Speaking with Insurance Business, Lacy highlighted that it’s important to remember that this period of uncertainty stretches back longer than since March 2020, when the COVID crisis ignited.
“The prime driver for uncertainty in the last 18 months or so is obviously COVID, but before that, we had various other factors, which have driven uncertainty in the economy. You have to also look at Brexit, you look at geopolitical instability, you look at macroeconomic factors, elections […] etc,” he said. “So, what we really wanted to understand was - how do risk managers feel that they’ve coped during this period of uncertainty?
“And the answer to that is that they’ve been at the coalface having to deal with a lot of challenges, but they’ve dealt with it pretty well. And they’ve had to be more agile, because if they weren’t, then their businesses would suffer. That was the main driver for [this report] – understanding the background to their thought processes and how they became more agile during that period.”
A key finding emphasised the need for insurers and risk professionals to work as closely as possible together to create a healthy and sustainable insurance ecosystem. And having served with QBE for almost 20 years now, taking on a variety of roles during his tenure, Lacy has seen first-hand why this relationship is so important and how it can be developed.

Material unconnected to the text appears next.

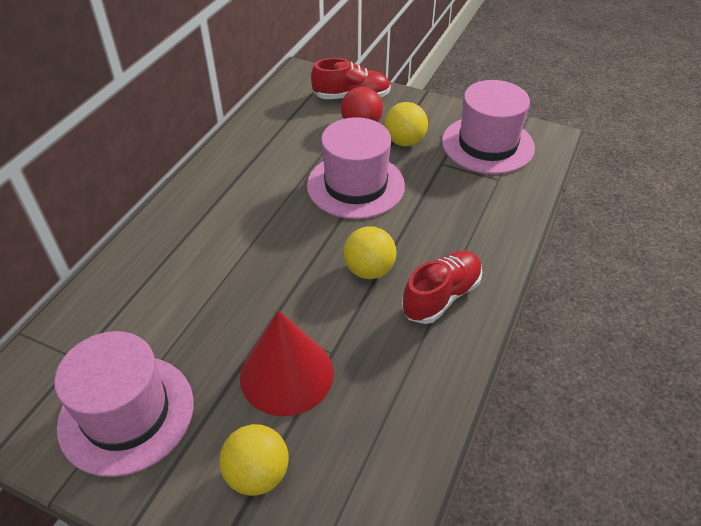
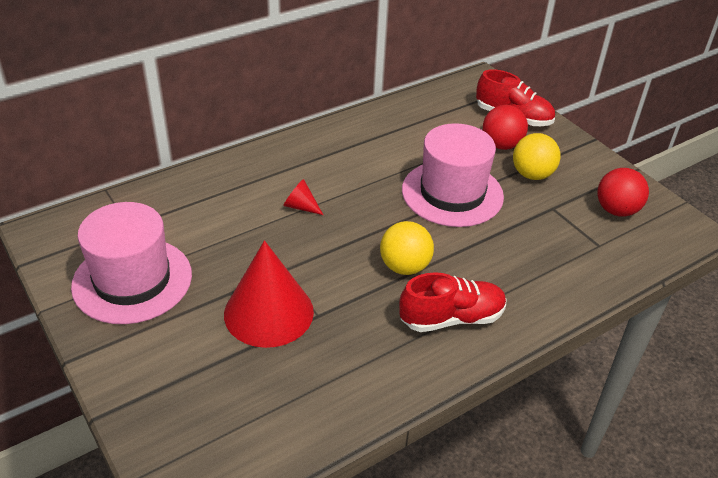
camera: 30 degrees right, 5 degrees down
yellow ball [220,424,289,496] -> none
pink hat [442,80,535,174] -> red ball [598,168,649,217]
none -> red cone [283,179,323,215]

There is no better way for an underwriter to understand a business than by going out and visiting that business, he said, and meeting that client and having those conversations that allow them to generate a much deeper understanding of the business. But also it’s beyond that first point of contact that the relationship between these two key parties needs to evolve.
“It’s been like this as long as I can remember,” he said, “but generally risk managers and insurers come together [around] renewal time, maybe a month or two before renewal. So, it’s about taking that conversation outside of that period, to really have more continuous engagement. And I think technology helps that. Often it’s difficult to put meetings in diaries and meet up at numerous times in the year but it’s easier to do that with technology.”
The key to a healthy insurer-risk manager relationship, therefore, is to open up more frequent channels of communication, whatever these might be, in order to share any changes that have occurred within a business. Data sharing is another integral element. As an industry, Lacy said, there’s a lot of discussion in the insurance market about big data, about analytics, and about harnessing the power of data. But this needs to move beyond just a conversation, as it is incumbent on all companies to be able to understand the data they have available within their organisations and how that can help their clients or their insurers.
“I myself have been with QBE for 20 years but as an organisation, in terms of the businesses we’ve acquired, some of those businesses have been trading for 100 years now. And they might not have data going back that far but they’ve certainly got data that goes back many years,” he said. “It’s about firstly, being able to unpick that data and put it into a meaningful structure, and then it’s about doing something constructive with it. So, we’re going through a bit of a journey.
“And when you look at new start-ups, they [tend to be] in a slightly easier position because they start with a blank bit of paper, and they can structure their business and their data, capturing processes, probably more easily than we are able to do, because of our history, because of us having to pull lots of bits of data together from different sources. But what they don’t have is that rich history and quality of data that we’ve got.”